Ook stelde de ambtenaar dat het een civielrechtelijk conflict betrof. De Nationale ombudsman stelt hierover dat indien een kwestie een civielrechtelijk conflict betreft dit de ambtenaar van politie niet van zijn plicht ontslaat om aangifte op te nemen. Het is namelijk zo dat wanneer er sprake is van een civielrechtelijk conflict er tegelijkertijd sprake kan zijn van een strafbaar feit.

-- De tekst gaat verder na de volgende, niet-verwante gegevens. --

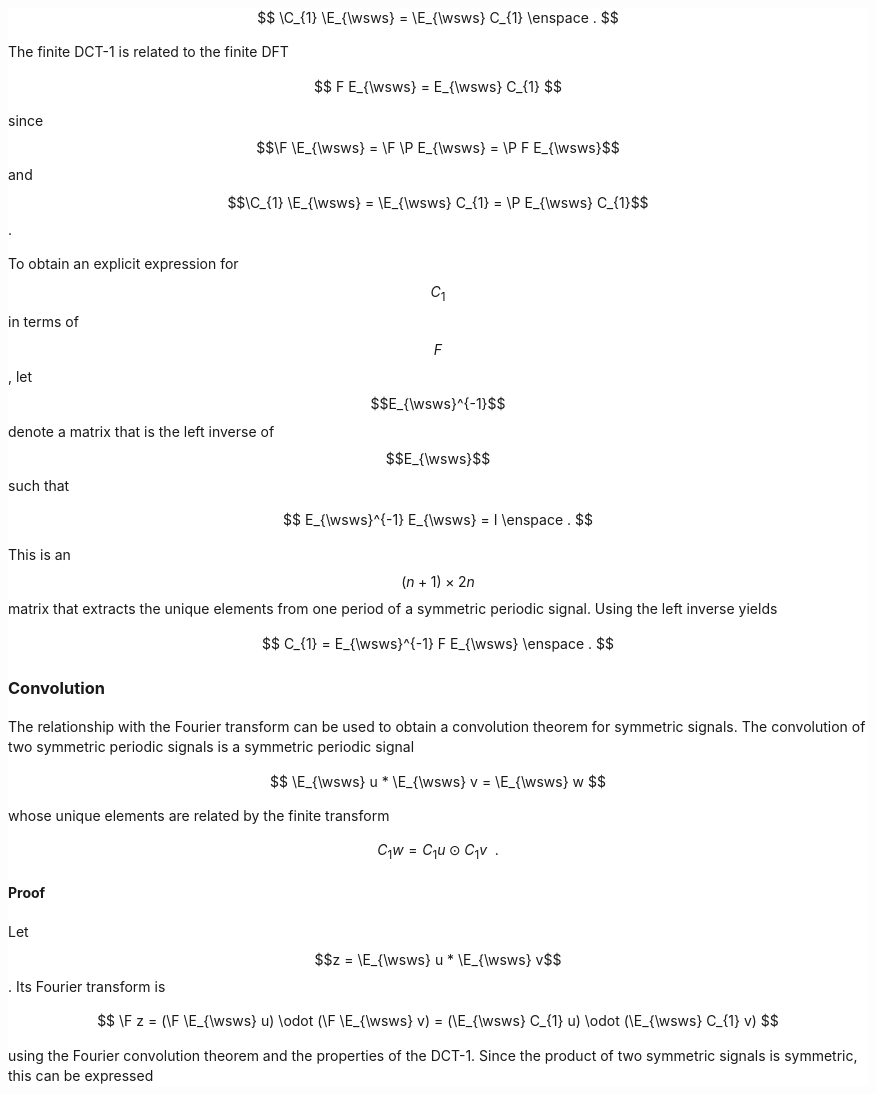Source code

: $$
\C_{1} \E_{\wsws} = \E_{\wsws} C_{1} \enspace .
$$

The finite DCT-1 is related to the finite DFT

$$
F E_{\wsws} = E_{\wsws} C_{1}
$$

since $$\F \E_{\wsws} = \F \P E_{\wsws} = \P F E_{\wsws}$$ and $$\C_{1} \E_{\wsws} = \E_{\wsws} C_{1} = \P E_{\wsws} C_{1}$$.

To obtain an explicit expression for $$C_{1}$$ in terms of $$F$$, let $$E_{\wsws}^{-1}$$ denote a matrix that is the left inverse of $$E_{\wsws}$$ such that

$$
E_{\wsws}^{-1} E_{\wsws} = I \enspace .
$$

This is an $$(n+1) \times 2 n$$ matrix that extracts the unique elements from one period of a symmetric periodic signal.
Using the left inverse yields

$$
C_{1} = E_{\wsws}^{-1} F E_{\wsws} \enspace .
$$

### Convolution

The relationship with the Fourier transform can be used to obtain a convolution theorem for symmetric signals.
The convolution of two symmetric periodic signals is a symmetric periodic signal

$$
\E_{\wsws} u * \E_{\wsws} v = \E_{\wsws} w
$$

whose unique elements are related by the finite transform

$$
C_{1} w = C_{1} u \odot C_{1} v \enspace .
$$

#### Proof

Let $$z = \E_{\wsws} u * \E_{\wsws} v$$.
Its Fourier transform is

$$
\F z
= (\F \E_{\wsws} u) \odot (\F \E_{\wsws} v)
= (\E_{\wsws} C_{1} u) \odot (\E_{\wsws} C_{1} v)
$$

using the Fourier convolution theorem and the properties of the DCT-1.
Since the product of two symmetric signals is symmetric, this can be expressed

Twijfel bij een ambtenaar van politie over de vraag of al dan niet sprake is van een strafbaar feit mag er niet aan in de weg staan, dat hij gevolg geeft aan zijn wettelijke plicht tot het opnemen van een aangifte. In het geval van twijfel dient hij het over te laten aan de officier van justitie om ter zake een standpunt te bepalen. Dat wordt dan kenbaar gemaakt aan de persoon die aangifte deed. Deze heeft als er een sepotbeslissing volgt de mogelijkheid om in beklag te gaan bij het gerechtshof.
De Nationale ombudsman meent dat door het niet opnemen van de aangifte verzoekster niet de mogelijkheid heeft gekregen haar recht tot de rechtsgang te benutten. De onderzochte gedraging is strijd met het beginsel van fair play en derhalve niet behoorlijk.
De Nationale ombudsman stelt zich op het standpunt dat de klacht over de onderzochte gedraging gegrond is. Hij geeft de korpsbeheerder in overweging alsnog de aangifte van verzoekster op te doen nemen.